══ GIVEN TEXT ══

Carl August Nielsen was born on 9th June 1865 at Sortelung near Nørre Lyndelse on the island of Funen. His father, who was a painter, also worked as a village musician, and as a boy Carl was already playing in his father's dance orchestra. At the same time he played in the local amateur orchestra, Braga, whose repertoire, besides entertainment and dance music, also included the symphonies of Vienna Classicism. At the age of just fourteen he was engaged as a trombonist in the regimental band in Odense.

Alongside his work as a military musician he played string quartets with his friends and studied Das Wohltemperierte Klavier on his own initiative. From these years came his first real attempts at composition - mainly chamber music works in the Classical style.

Thanks to patrons in Odense, Carl Nielsen had the chance to go to Copenhagen, where he studied at the Royal Academy of Music in 1884-86 with the violin as his main subject and the Joachim pupil Valdemar Tofte as his teacher. He was also taught theory (by J.P.E. Hartmann and Orla Rosenhoff), piano (by Gottfred Matthison-Hansen) and music history (by Niels W. Gade).

After his years at the Academy he continued his theoretical studies with Rosenhoff and in 1888 he felt ready to publish his opus 1, the Little Suite for Strings. The next year he was engaged as violinist in the Royal Orchestra, a position he kept until 1905. In 1890, as recognition of his talent, he was awarded the grant Det Ancker'ske Legat, which enabled him to go on a study trip to the Continent. During this trip, in 1891, he married the sculptress Anne Marie Brodersen, who remained his wife for the rest of his life, although the marriage underwent serious crises in some periods.

═══
══ SOURCE MATERIAL ══

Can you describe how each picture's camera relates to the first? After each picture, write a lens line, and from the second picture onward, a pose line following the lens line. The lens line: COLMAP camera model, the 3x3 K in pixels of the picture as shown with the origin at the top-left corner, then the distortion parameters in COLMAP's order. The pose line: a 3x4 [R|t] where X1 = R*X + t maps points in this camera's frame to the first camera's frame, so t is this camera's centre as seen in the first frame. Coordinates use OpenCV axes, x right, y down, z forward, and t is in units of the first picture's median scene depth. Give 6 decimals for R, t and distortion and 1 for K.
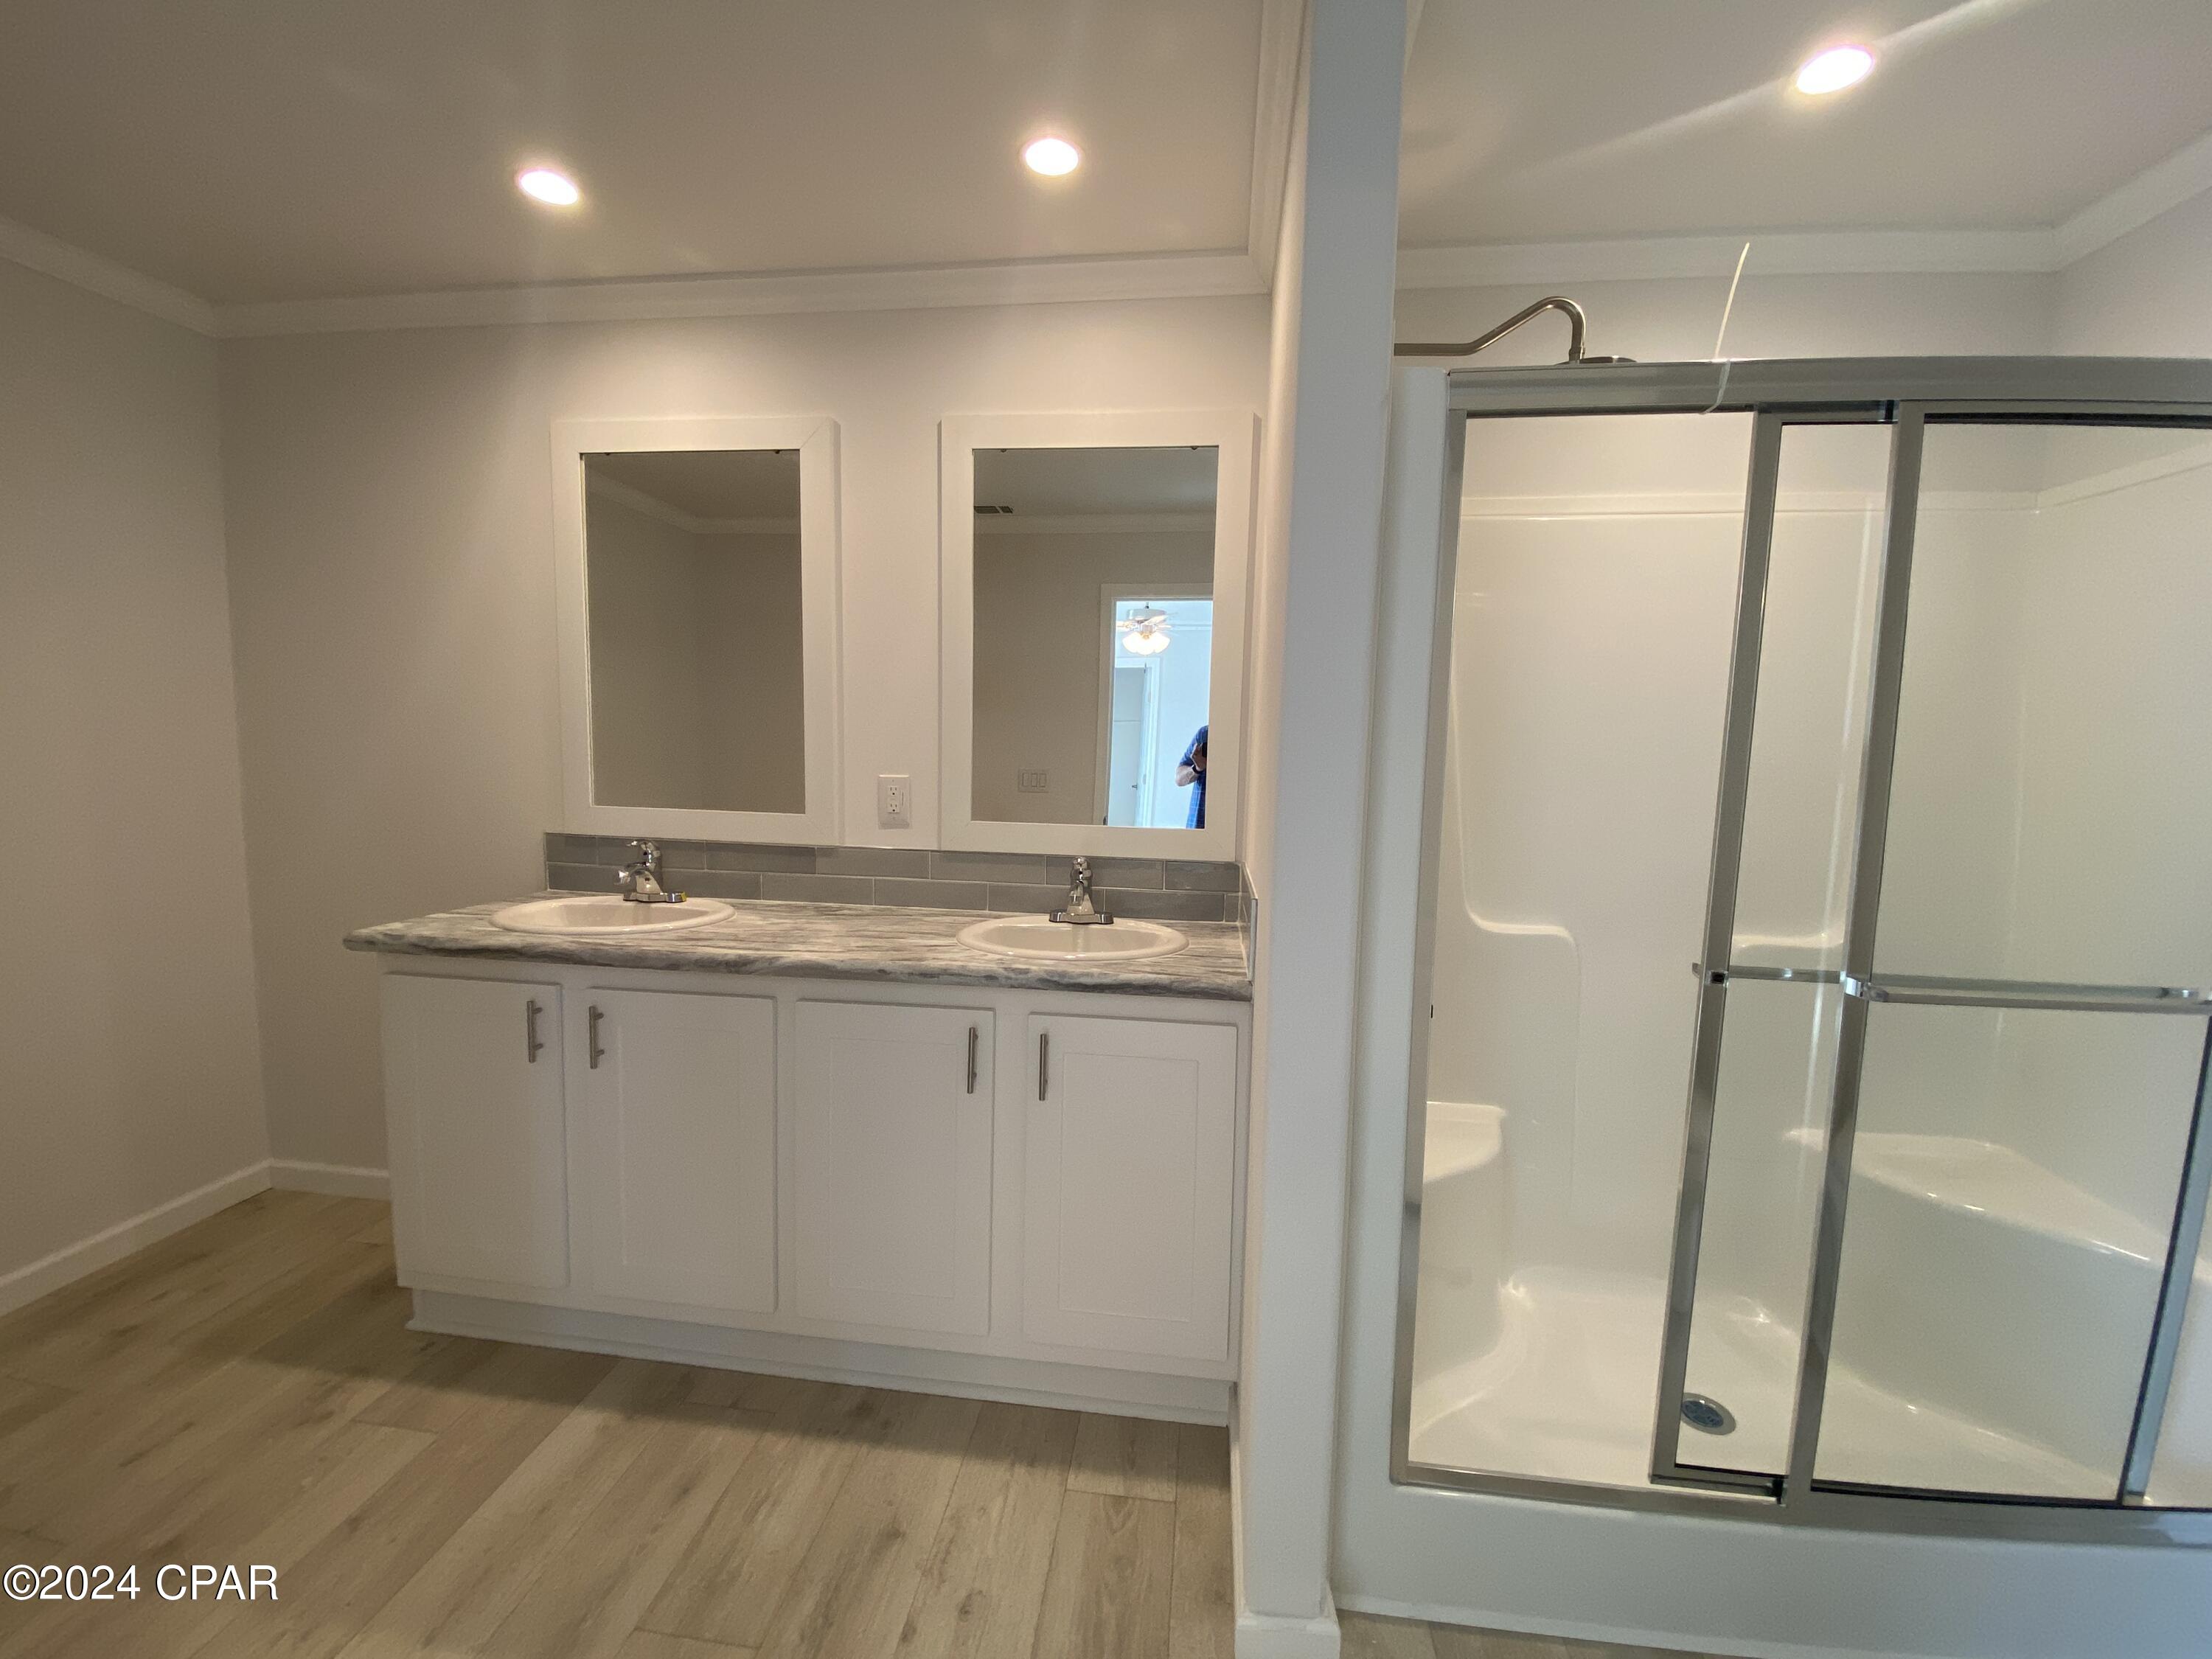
lens RADIAL K [[900.0, 0, 1106.0], [0, 900.0, 829.5], [0, 0, 1]] dist [0.021773, -0.020983]
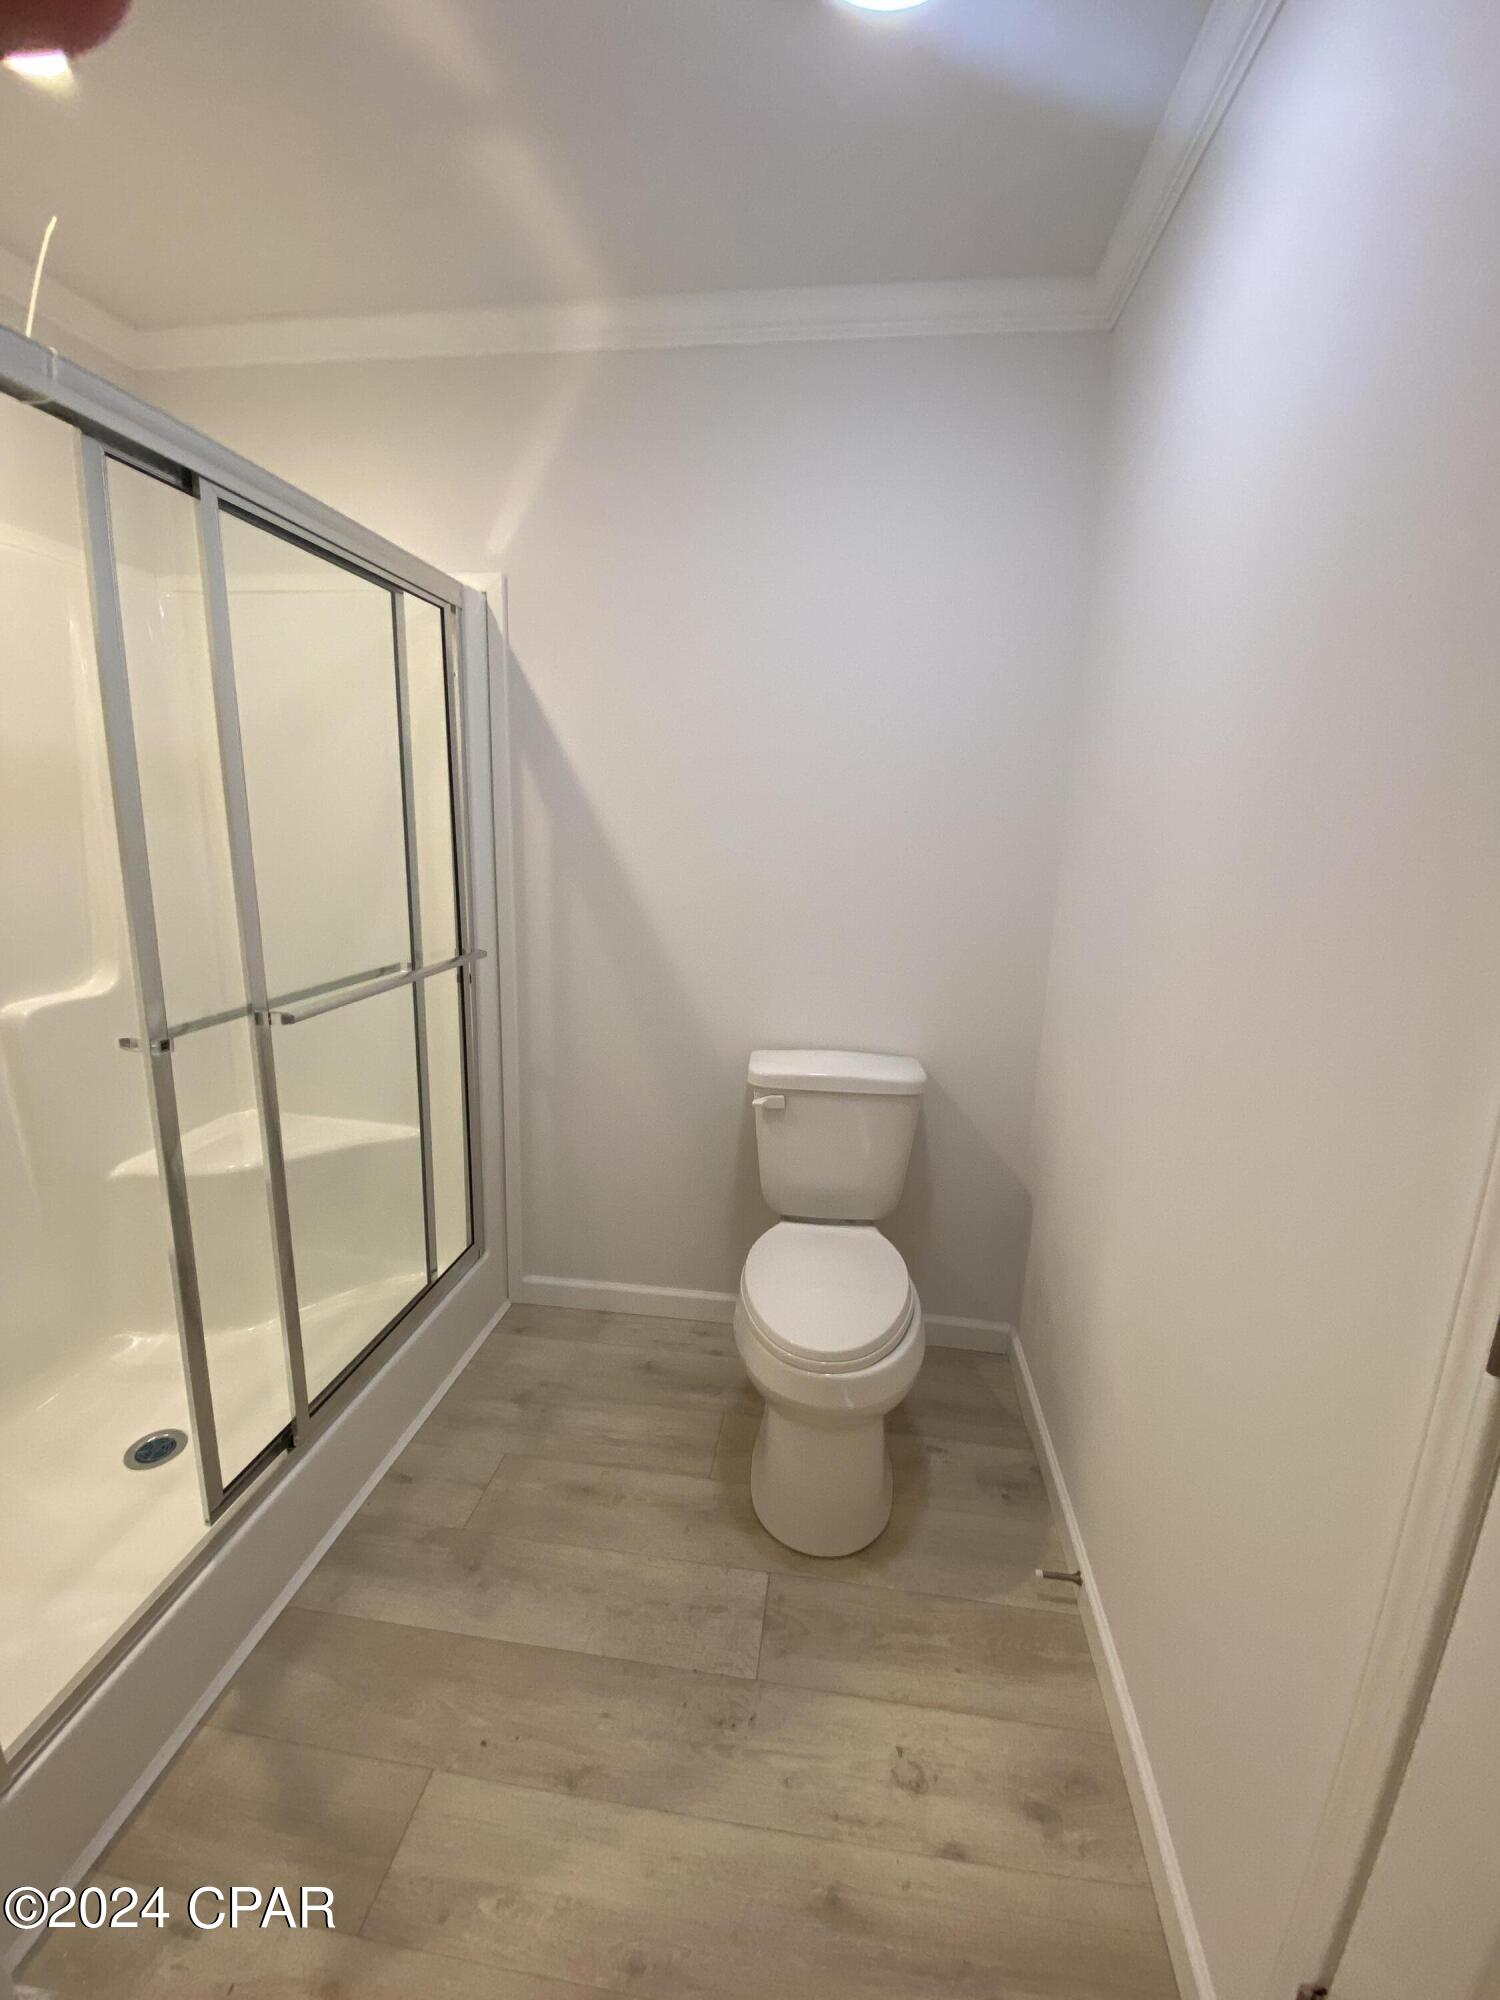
lens RADIAL K [[853.8, 0, 756.3], [0, 853.8, 981.3], [0, 0, 1]] dist [0.043661, -0.025150]
pose [[-0.001472, -0.204785, 0.978806, -0.263219], [0.075150, 0.976017, 0.204314, -0.041234], [-0.997171, 0.073858, 0.013953, 0.334352]]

═══

# DIRECTIONS:
1) In the text about Carl Nielsen, which instrument did he play in the regimental band in Odense?
2) Leave out the pictures and copy every line of the records word for word.

# RESPONSES BY ITEM NUMBER:
1) He played the trombone.

2)
Can you describe how each picture's camera relates to the first? After each picture, write a lens line, and from the second picture onward, a pose line following the lens line. The lens line: COLMAP camera model, the 3x3 K in pixels of the picture as shown with the origin at the top-left corner, then the distortion parameters in COLMAP's order. The pose line: a 3x4 [R|t] where X1 = R*X + t maps points in this camera's frame to the first camera's frame, so t is this camera's centre as seen in the first frame. Coordinates use OpenCV axes, x right, y down, z forward, and t is in units of the first picture's median scene depth. Give 6 decimals for R, t and distortion and 1 for K.
lens RADIAL K [[900.0, 0, 1106.0], [0, 900.0, 829.5], [0, 0, 1]] dist [0.021773, -0.020983]
lens RADIAL K [[853.8, 0, 756.3], [0, 853.8, 981.3], [0, 0, 1]] dist [0.043661, -0.025150]
pose [[-0.001472, -0.204785, 0.978806, -0.263219], [0.075150, 0.976017, 0.204314, -0.041234], [-0.997171, 0.073858, 0.013953, 0.334352]]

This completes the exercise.